The issue is certain to dominate the G-8 summit, and differences between the leaders began to appear even before the annual meeting began.

U.S. President Bush, who met Saturday with Putin, has been outspoken in defending Israel and accusing Hezbollah, backed by Syria and Iran, of igniting the crisis.

Putin agreed it was unacceptable to pursue goals using force, but said that “at the same time, we work under the assumption that the use of force should be balanced.”

The G-8 countries — the United States, Russia, Japan, Germany, Britain, France, Italy and Canada — were expected to issue a declaration on the Lebanon crisis.

“We, the Russian side, regret ... that on the eve of the G-8 ... we see an escalation of the situation in the Middle East,” Putin said Sunday.

On Iran, Putin indicated that Russia had not changed its opposition to sanctions, and he defended the country’s right to pursue nuclear technology for peaceful purposes.

“The question is not about toughening our stance, but about finding common approaches this is actually the most difficult, but can prove to be the most effective in solving the Iranian nuclear problem,” he said.

Turning to other issues, Putin said the summit would address conflicts in former Soviet states.

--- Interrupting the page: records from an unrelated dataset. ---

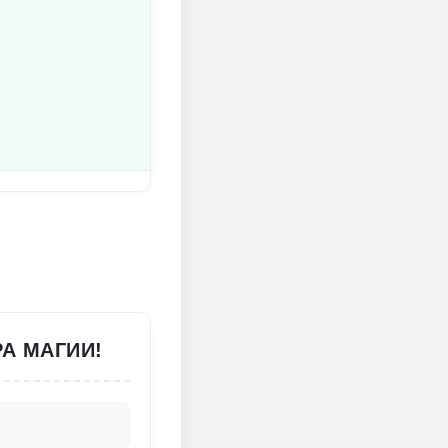
РА МАГИИ!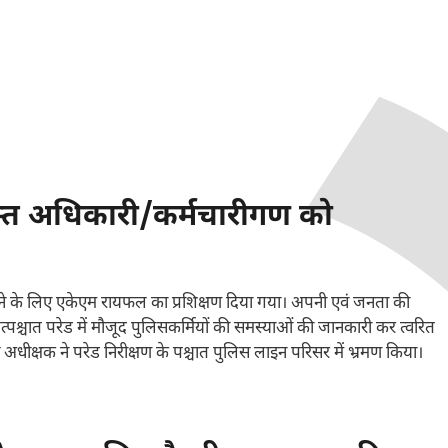
मस्त अधिकारी/कर्मचारीगण को
पटने के लिए एकेएम रायफल का प्रशिक्षण दिया गया। अपनी एवं जनता की
े तत्पश्चात परेड में मौजूद पुलिसकर्मियों की समस्याओं की जानकारी कर त्वरित
स अधीक्षक ने परेड निरीक्षण के पश्चात पुलिस लाइन परिसर में भ्रमण किया।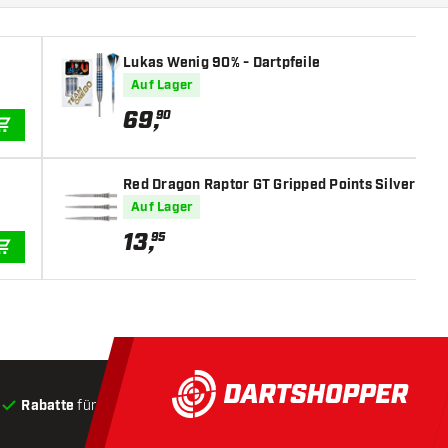
Lukas Wenig 90% - Dartpfeile
Auf Lager
69
,
90
IN DEN WARENKORB
Red Dragon Raptor GT Gripped Points Silver
Auf Lager
13
,
95
IN DEN WARENKORB
Rabatte
für Kunden
Produkte auf Lager
, Versand innerha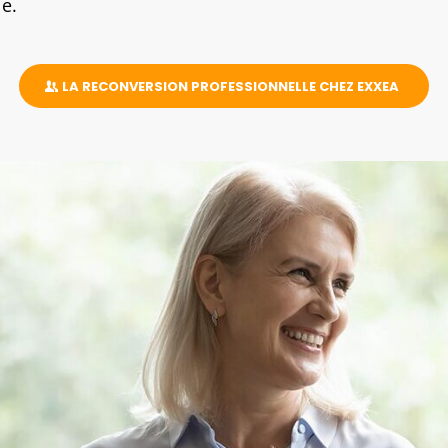
ie.
LA RECONVERSION PROFESSIONNELLE CHEZ EXXEA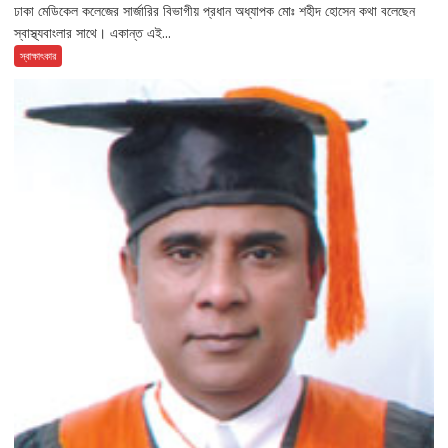
ঢাকা মেডিকেল কলেজের সার্জারির বিভাগীয় প্রধান অধ্যাপক মোঃ শহীদ হোসেন কথা বলেছেন
স্বাস্থ্যবাংলার সাথে। একান্ত এই...
স্বাক্ষাৎকার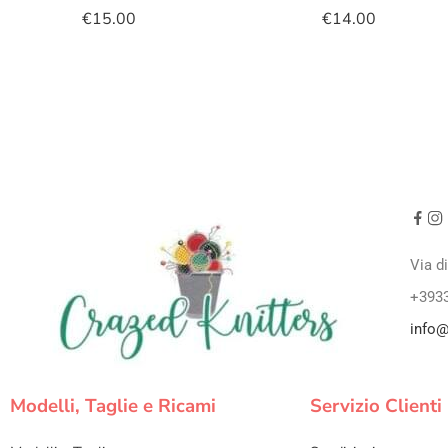
€
15.00
€
14.00
Via d
+393
info@
Modelli, Taglie e Ricami
Servizio Clienti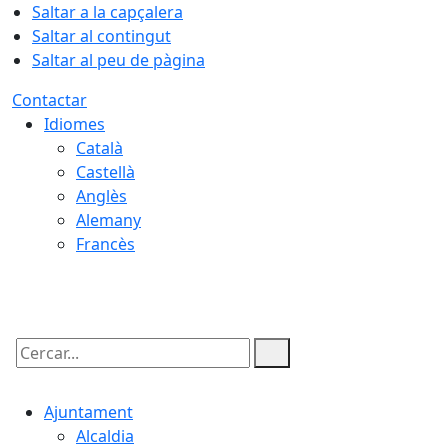
Saltar a la capçalera
Saltar al contingut
Saltar al peu de pàgina
Contactar
Idiomes
Català
Castellà
Anglès
Alemany
Francès
07.08.2026 | 03:35
Cercar:
Ajuntament
Alcaldia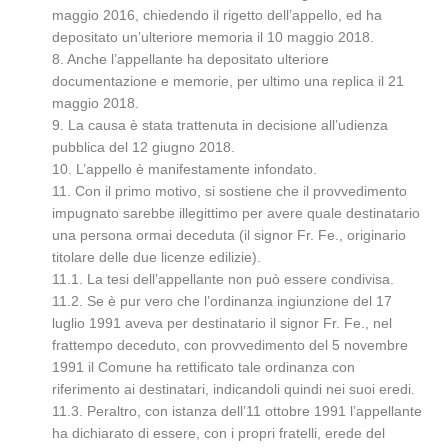
maggio 2016, chiedendo il rigetto dell’appello, ed ha
depositato un’ulteriore memoria il 10 maggio 2018.
8. Anche l’appellante ha depositato ulteriore
documentazione e memorie, per ultimo una replica il 21
maggio 2018.
9. La causa è stata trattenuta in decisione all’udienza
pubblica del 12 giugno 2018.
10. L’appello è manifestamente infondato.
11. Con il primo motivo, si sostiene che il provvedimento
impugnato sarebbe illegittimo per avere quale destinatario
una persona ormai deceduta (il signor Fr. Fe., originario
titolare delle due licenze edilizie).
11.1. La tesi dell’appellante non può essere condivisa.
11.2. Se è pur vero che l’ordinanza ingiunzione del 17
luglio 1991 aveva per destinatario il signor Fr. Fe., nel
frattempo deceduto, con provvedimento del 5 novembre
1991 il Comune ha rettificato tale ordinanza con
riferimento ai destinatari, indicandoli quindi nei suoi eredi.
11.3. Peraltro, con istanza dell’11 ottobre 1991 l’appellante
ha dichiarato di essere, con i propri fratelli, erede del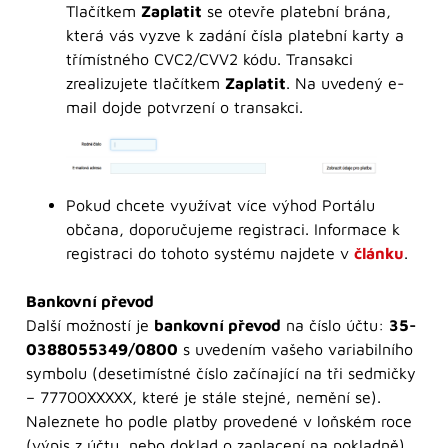
Tlačítkem
Zaplatit
se otevře platební brána,
která vás vyzve k zadání čísla platební karty a
třímístného CVC2/CVV2 kódu. Transakci
zrealizujete tlačítkem
Zaplatit
. Na uvedený e-
mail dojde potvrzení o transakci.
Pokud chcete využívat více výhod Portálu
občana, doporučujeme registraci. Informace k
registraci do tohoto systému najdete v
článku
.
Bankovní převod
Další možností je
bankovní převod
na číslo účtu:
35-
0388055349/0800
s uvedením vašeho variabilního
symbolu (desetimístné číslo začínající na tři sedmičky
– 77700XXXXX, které je stále stejné, nemění se).
Naleznete ho podle platby provedené v loňském roce
(výpis z účtu, nebo doklad o zaplacení na pokladně).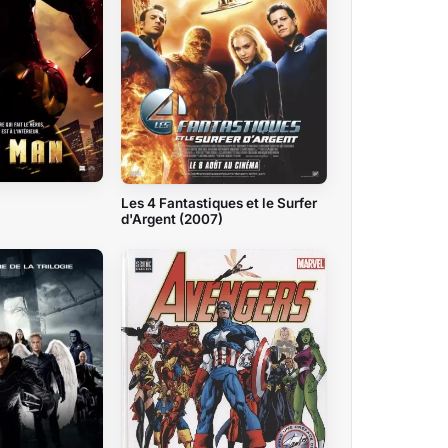
)
Les 4 Fantastiques et le Surfer
d'Argent (2007)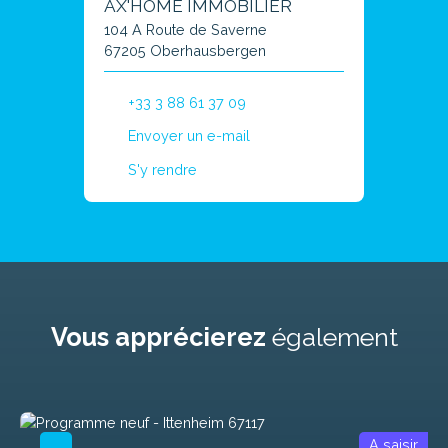
AX'HOME IMMOBILIER
104 A Route de Saverne
67205 Oberhausbergen
+33 3 88 61 37 09
Envoyer un e-mail
S'y rendre
Vous apprécierez
également
A saisir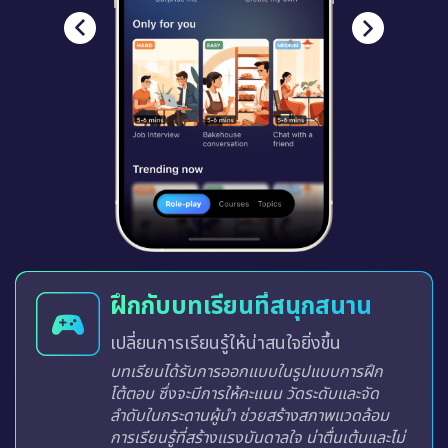
ฝึกกับบทเรียนที่สนุกสนาน
เปลี่ยนการเรียนรู้ให้น่าสนใจยิ่งขึ้น
บทเรียนได้รับการออกแบบในรูปแบบการฝึก
โต้ตอบ ซึ่งจะมีการให้คะแนน วัดระดับและจัด
ลำดับในกระดานผู้นำ ช่วยสร้างสภาพแวดล้อม
การเรียนรู้ที่สร้างแรงบันดาลใจ น่าตื่นเต้นและไม่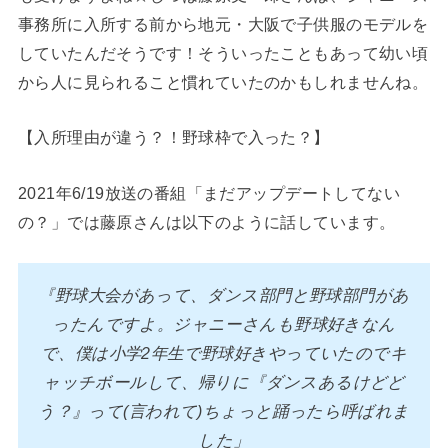
事務所に入所する前から地元・大阪で子供服のモデルを
していたんだそうです！そういったこともあって幼い頃
から人に見られること慣れていたのかもしれませんね。
【入所理由が違う？！野球枠で入った？】
2021年6/19放送の番組「まだアップデートしてない
の？」では藤原さんは以下のように話しています。
『野球大会があって、ダンス部門と野球部門があ
ったんですよ。ジャニーさんも野球好きなん
で、僕は小学2年生で野球好きやっていたのでキ
ャッチボールして、帰りに『ダンスあるけどど
う？』って(言われて)ちょっと踊ったら呼ばれま
した」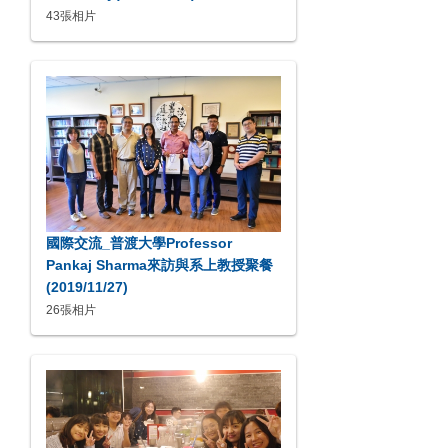
43張相片
國際交流_普渡大學Professor
Pankaj Sharma來訪與系上教授聚餐
(2019/11/27)
26張相片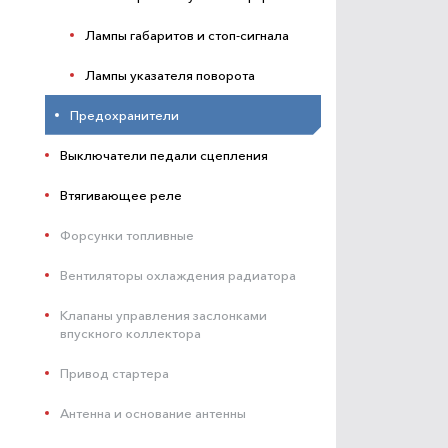
Лампы габаритов и стоп-сигнала
Лампы указателя поворота
Предохранители
Выключатели педали сцепления
Втягивающее реле
Форсунки топливные
Вентиляторы охлаждения радиатора
Клапаны управления заслонками
впускного коллектора
Привод стартера
Антенна и основание антенны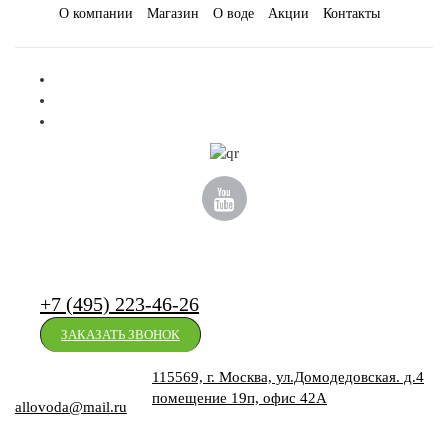
О компании
Магазин
О воде
Акции
Контакты
+7 (495) 223-46-26
ЗАКАЗАТЬ ЗВОНОК
115569, г. Москва, ул.Домодедовская. д.4
-
+
КУПИТЬ
помещение 19п, офис 42А
allovoda@mail.ru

He said he had discussed the issue with Bush.

Putin said their talks focused mostly on Georgia, where tensions are rising over the separatist provinces of Abkhazia and most recently South Ossetia.

Georgian President Mikhail Saakashvili, who visited Bush at the White House last week, has made it a priority to bring the two rebel regions back into the government fold. Russia, which has peacekeepers in the region, has provided support to the separatists in part by issuing passports to their citizens.